Depuis 2006, il est interdit de faire pousser des légumes dans le jardin communautaire du parc Baldwin, dans le Plateau-Mont-Royal, parce que le sol y est contaminé. Le jardin est situé à l'emplacement d'une ancienne carrière de briques. Sachant cela, la Ville de Montréal aurait-elle dû conclure qu'un autre terrain situé dans le même secteur était aussi contaminé et en aviser le propriétaire?

L'entreprise de construction Axnor Développements, qui veut établir un projet de condominiums sur le terrain en question, croit que oui. Dans une requête déposée en Cour supérieure cette semaine, l'entreprise réclame 4,4 millions à la Ville (arrondissement de Ville-Marie), soit la somme nécessaire pour payer la décontamination de son terrain et les coûts associés.

En novembre 2012, Axnor Développements a acheté d'un particulier un immeuble (construit en 1934) et des terrains vacants, rue Sherbrooke Est, pour la somme de 1,7 million. Son plan: un projet comprenant une quarantaine de condominiums de luxe. Avant de conclure la vente, l'ancien propriétaire avait remis à l'entreprise de construction une étude environnementale qui ne révélait «aucune preuve de contaminants».

Or, les travaux de forage réalisés quelques mois plus tard ont révélé un tout autre portrait: le sous-sol des terrains était composé d'un «remblai contaminé». Axnor Développements a par la suite appris que le sol de la propriété voisine avait été décontaminé en partie en 2009.

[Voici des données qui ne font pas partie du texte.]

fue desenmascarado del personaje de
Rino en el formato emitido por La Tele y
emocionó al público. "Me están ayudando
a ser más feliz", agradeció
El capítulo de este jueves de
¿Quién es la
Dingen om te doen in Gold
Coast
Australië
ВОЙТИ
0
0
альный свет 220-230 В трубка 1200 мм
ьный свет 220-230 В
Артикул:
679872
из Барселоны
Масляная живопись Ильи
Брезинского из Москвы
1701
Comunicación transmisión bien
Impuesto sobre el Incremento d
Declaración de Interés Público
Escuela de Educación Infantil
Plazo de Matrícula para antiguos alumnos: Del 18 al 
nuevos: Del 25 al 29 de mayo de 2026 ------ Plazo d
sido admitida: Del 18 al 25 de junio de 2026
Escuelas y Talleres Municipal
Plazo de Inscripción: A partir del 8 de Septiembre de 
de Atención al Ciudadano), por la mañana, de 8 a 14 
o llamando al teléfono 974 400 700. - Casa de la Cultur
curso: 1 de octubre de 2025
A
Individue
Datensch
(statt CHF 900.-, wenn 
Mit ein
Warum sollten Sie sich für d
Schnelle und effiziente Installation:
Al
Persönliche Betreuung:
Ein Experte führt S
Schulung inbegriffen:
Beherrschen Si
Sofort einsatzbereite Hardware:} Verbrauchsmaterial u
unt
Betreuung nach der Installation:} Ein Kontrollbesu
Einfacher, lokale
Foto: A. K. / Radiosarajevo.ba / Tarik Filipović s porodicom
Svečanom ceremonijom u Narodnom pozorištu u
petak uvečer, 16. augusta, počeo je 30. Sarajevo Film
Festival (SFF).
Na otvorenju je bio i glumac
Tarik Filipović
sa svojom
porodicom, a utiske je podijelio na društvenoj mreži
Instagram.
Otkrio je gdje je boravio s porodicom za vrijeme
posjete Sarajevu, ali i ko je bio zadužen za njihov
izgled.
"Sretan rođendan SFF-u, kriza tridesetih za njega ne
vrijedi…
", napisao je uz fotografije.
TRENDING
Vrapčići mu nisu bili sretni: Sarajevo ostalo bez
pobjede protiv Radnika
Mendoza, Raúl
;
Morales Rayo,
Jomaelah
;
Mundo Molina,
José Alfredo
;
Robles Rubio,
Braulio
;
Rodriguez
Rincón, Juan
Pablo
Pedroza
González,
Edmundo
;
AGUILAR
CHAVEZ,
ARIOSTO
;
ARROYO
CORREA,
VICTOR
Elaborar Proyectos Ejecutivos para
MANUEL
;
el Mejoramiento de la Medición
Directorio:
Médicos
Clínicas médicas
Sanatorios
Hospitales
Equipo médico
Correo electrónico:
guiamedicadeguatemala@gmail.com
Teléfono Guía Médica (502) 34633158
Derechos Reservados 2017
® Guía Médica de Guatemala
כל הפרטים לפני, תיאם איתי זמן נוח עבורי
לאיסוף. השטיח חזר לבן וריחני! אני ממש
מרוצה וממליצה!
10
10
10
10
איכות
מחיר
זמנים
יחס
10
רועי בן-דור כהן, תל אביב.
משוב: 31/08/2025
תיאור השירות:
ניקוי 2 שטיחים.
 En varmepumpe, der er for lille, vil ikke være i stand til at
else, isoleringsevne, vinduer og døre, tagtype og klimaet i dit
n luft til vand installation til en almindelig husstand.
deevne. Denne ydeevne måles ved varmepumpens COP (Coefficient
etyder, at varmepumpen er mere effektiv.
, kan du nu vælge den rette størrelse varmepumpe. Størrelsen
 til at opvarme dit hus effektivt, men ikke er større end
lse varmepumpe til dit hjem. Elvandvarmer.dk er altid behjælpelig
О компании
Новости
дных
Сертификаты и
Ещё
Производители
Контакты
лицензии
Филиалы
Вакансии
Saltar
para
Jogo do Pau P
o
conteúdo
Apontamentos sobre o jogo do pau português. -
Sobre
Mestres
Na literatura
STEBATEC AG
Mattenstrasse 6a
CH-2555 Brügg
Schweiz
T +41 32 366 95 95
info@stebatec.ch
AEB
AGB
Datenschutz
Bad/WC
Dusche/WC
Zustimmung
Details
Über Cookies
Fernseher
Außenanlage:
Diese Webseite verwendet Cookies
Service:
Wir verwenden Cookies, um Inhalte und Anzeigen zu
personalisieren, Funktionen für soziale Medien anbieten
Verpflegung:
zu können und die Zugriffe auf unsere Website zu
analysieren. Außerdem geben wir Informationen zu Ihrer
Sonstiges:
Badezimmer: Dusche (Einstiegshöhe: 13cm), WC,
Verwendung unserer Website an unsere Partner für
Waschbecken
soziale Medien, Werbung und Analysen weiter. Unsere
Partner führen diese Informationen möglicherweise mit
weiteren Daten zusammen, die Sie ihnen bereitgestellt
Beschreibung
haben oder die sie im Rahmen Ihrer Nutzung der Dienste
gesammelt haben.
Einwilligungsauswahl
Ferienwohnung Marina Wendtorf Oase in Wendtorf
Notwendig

Le terrain acquis par l'entreprise est situé à quelque 200 mètres du jardin communautaire du parc Baldwin. En 2006, la Direction de la santé publique de Montréal avait recommandé à l'arrondissement du Plateau-Mont-Royal de fermer les jardins. Des analyses avaient détecté des concentrations de plomb trop élevées pour qu'on y fasse pousser des légumes.

Une ancienne carrière de briques en cause

En mai 2013, le Service des travaux publics de la Ville de Montréal a fourni à Axnor Développements une copie d'un plan datant de 1992 et montrant les limites d'une ancienne carrière de briques qui existait dans les années 1870. Le jardin du parc Baldwin et le terrain de l'entreprise se trouvent sur le site.

Cette ancienne carrière est-elle la cause de la contamination du sol? La Ville de Montréal aurait évoqué cette hypothèse en 2006. Grâce à la Loi sur l'accès à l'information, Axnor Développements a appris que la Ville et le ministère de l'Environnement ont avisé les utilisateurs du jardin communautaire Baldwin, en 2006, que le sol était contaminé parce que l'endroit avait servi de «dépotoirs ou d'anciennes carrières».

«Les jardins communautaires du parc Baldwin étant situés dans le même secteur que l'immeuble et étant situés dans les limites du plan datant de 1992, la Ville ne pouvait ignorer que le terrain acquis par la demanderesse était contaminé», peut-on lire dans la poursuite.

Axnor Développements accuse la Ville de Montréal d'avoir «négligé de transmettre cette information au propriétaire antérieur de l'immeuble» et d'avoir «négligé d'inscrire les lots composant l'immeuble au répertoire des terrains contaminés».

Comme le dossier se retrouvera devant les tribunaux, les deux parties ont préféré ne pas le commenter.